- Required work:
Gather the lines from the material that contain "stimulation".
[[ Provided records open ]]
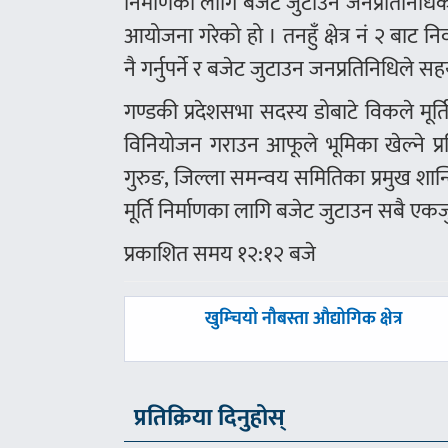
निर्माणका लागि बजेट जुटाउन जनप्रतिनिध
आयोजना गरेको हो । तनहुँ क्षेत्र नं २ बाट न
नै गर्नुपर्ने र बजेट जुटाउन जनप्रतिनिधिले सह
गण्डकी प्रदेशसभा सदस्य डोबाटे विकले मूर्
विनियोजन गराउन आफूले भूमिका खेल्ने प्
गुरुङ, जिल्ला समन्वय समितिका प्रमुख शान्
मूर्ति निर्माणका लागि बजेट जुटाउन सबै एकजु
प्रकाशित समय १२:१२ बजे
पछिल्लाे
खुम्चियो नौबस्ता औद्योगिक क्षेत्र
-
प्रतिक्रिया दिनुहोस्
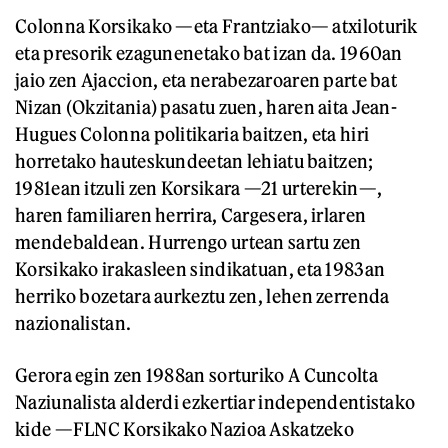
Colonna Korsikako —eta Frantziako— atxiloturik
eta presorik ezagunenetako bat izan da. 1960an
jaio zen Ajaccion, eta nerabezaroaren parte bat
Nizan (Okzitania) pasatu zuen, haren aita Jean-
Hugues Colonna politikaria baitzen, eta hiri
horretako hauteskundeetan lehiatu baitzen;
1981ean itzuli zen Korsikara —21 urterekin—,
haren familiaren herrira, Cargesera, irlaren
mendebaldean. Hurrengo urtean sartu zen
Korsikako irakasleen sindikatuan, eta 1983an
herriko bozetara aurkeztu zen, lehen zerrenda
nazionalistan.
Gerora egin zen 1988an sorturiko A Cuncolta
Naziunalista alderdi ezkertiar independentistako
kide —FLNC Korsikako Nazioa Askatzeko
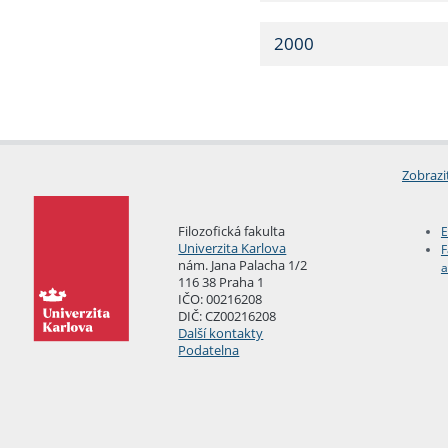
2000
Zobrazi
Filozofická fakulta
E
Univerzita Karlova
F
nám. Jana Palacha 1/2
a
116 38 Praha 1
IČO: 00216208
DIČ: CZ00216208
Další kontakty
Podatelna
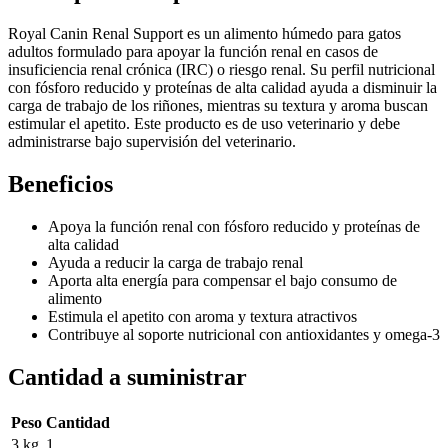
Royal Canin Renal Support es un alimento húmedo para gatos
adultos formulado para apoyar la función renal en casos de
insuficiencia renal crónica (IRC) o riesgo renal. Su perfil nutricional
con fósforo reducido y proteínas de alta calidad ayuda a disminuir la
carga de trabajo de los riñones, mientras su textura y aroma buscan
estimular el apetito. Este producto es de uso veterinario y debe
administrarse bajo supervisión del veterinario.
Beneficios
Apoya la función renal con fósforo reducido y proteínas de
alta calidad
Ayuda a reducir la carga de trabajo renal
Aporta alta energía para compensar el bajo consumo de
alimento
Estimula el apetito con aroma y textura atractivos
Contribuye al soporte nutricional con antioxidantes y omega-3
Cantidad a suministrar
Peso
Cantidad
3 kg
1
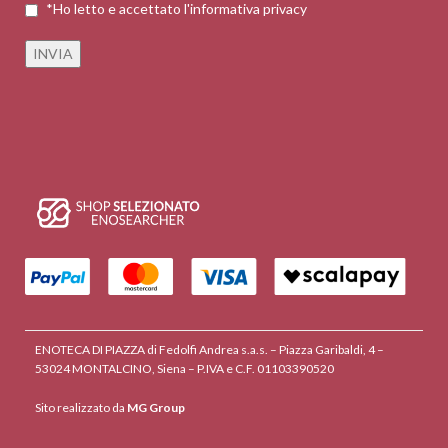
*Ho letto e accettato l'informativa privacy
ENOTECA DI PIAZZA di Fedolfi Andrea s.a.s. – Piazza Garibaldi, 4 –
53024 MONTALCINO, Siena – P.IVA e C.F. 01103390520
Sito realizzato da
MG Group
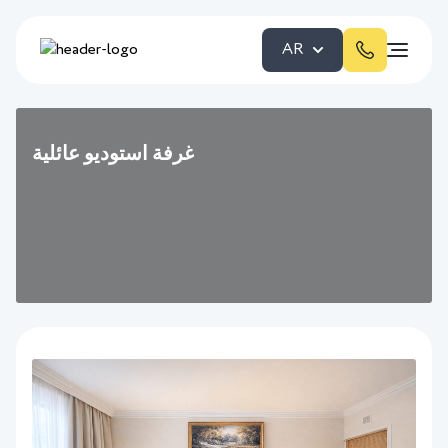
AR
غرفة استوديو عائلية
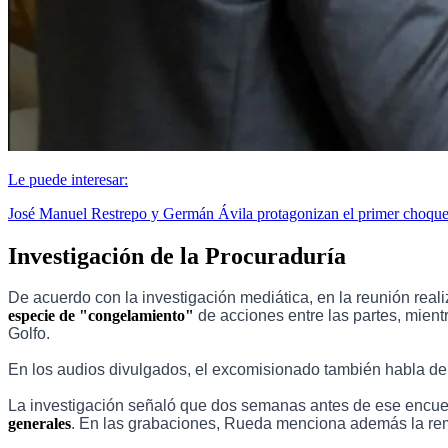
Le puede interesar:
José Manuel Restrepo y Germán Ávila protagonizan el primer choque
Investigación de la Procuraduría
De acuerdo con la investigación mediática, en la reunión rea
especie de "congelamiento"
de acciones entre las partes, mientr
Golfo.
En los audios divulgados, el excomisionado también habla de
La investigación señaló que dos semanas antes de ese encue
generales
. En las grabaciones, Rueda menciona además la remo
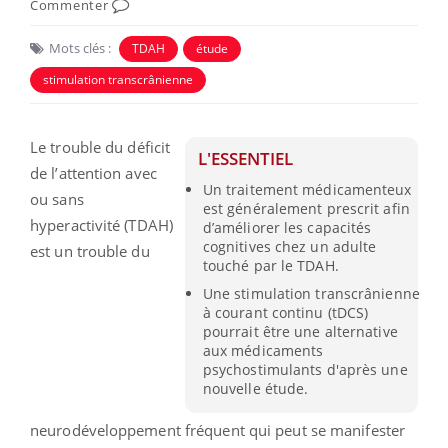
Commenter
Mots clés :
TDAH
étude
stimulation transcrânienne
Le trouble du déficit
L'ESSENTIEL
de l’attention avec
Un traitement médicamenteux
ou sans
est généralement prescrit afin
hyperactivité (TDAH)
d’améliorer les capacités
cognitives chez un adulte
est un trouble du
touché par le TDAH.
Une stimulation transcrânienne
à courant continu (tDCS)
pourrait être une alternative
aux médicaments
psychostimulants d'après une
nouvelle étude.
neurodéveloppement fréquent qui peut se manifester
[[ Provided records closed ]]
- Solution:
stimulation transcrânienne
Une stimulation transcrânienne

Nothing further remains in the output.